The book explores the links between politics, learning and sustainability. It seeks to answer a fundamental question: how do we move to a politics in which political leaders are honest with voters about the need to fly less, to use less energy, to use our cars less and to forsake the latest high-tech gadgets? This presents a real challenge for the world’s political leaders. Are they capable of making the necessary brave decisions? The book’s central focus is on the future of people and planet itself. The challenges that we face in combatting climate change and building a more sustainable world are complex, and the book argues that if we are to successfully meet these challenges we need a fundamental change to the way we do politics and economics, embedding a lifelong commitment to sustainability in all learning. We have no option but to make things work for the better. Planet earth is the only home we have. A central argument of the book is that the terms of the debate need to be shifted, so that responding to the challenges of climate change and shaping a more sustainable world is not seen in negative terms (simply giving up stuff!), but rather is viewed as an opportunity to build a more sustainable and fulfilling way of life.

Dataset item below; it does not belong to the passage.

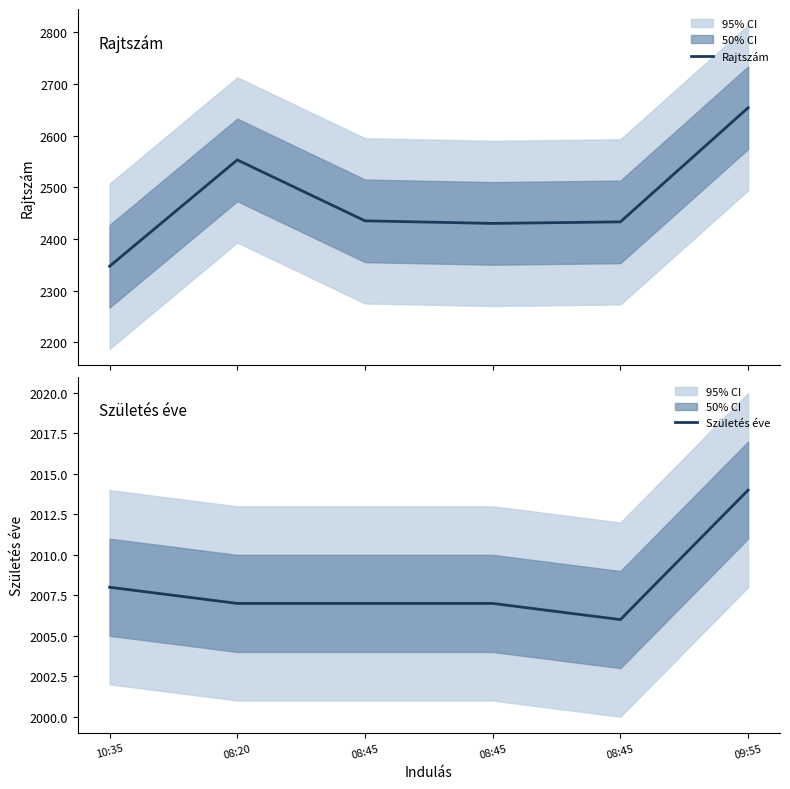

Rank the series at 09:55 from highest to lowest value.

Rajtszám, Születés éve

In Chapter Three, Ros Wade examines the international education commitments of the 1992 United Nations Earth Summit on environment and development in relation to trends in education policy and practice over the last 20 years. Agenda 21 emphasised the imperative to reorient education systems towards sustainable development and laid out a clear programme for governments. The chapter highlights the urgency of this initiative in turning round the oil tanker of overconsumption and unsustainable lifestyles in the wealthier parts of the world and addressing the challenges of poverty, social justice and environmental destruction in the developing world. However, an overview of current education practice across a range of countries indicates that although policy commitments have increased, practice lags rather far behind. There are clear reasons for this. The last 20 years have seen neoliberal perspectives provide the dominant overarching framework for policymaking. The chapter will argue that marketisation and privatisation trends have frequently skewed educational practice towards unsustainable development. Yet, without a sea change at international and national levels, educational policy will fail to address the huge challenges that the world is facing in the 21st century.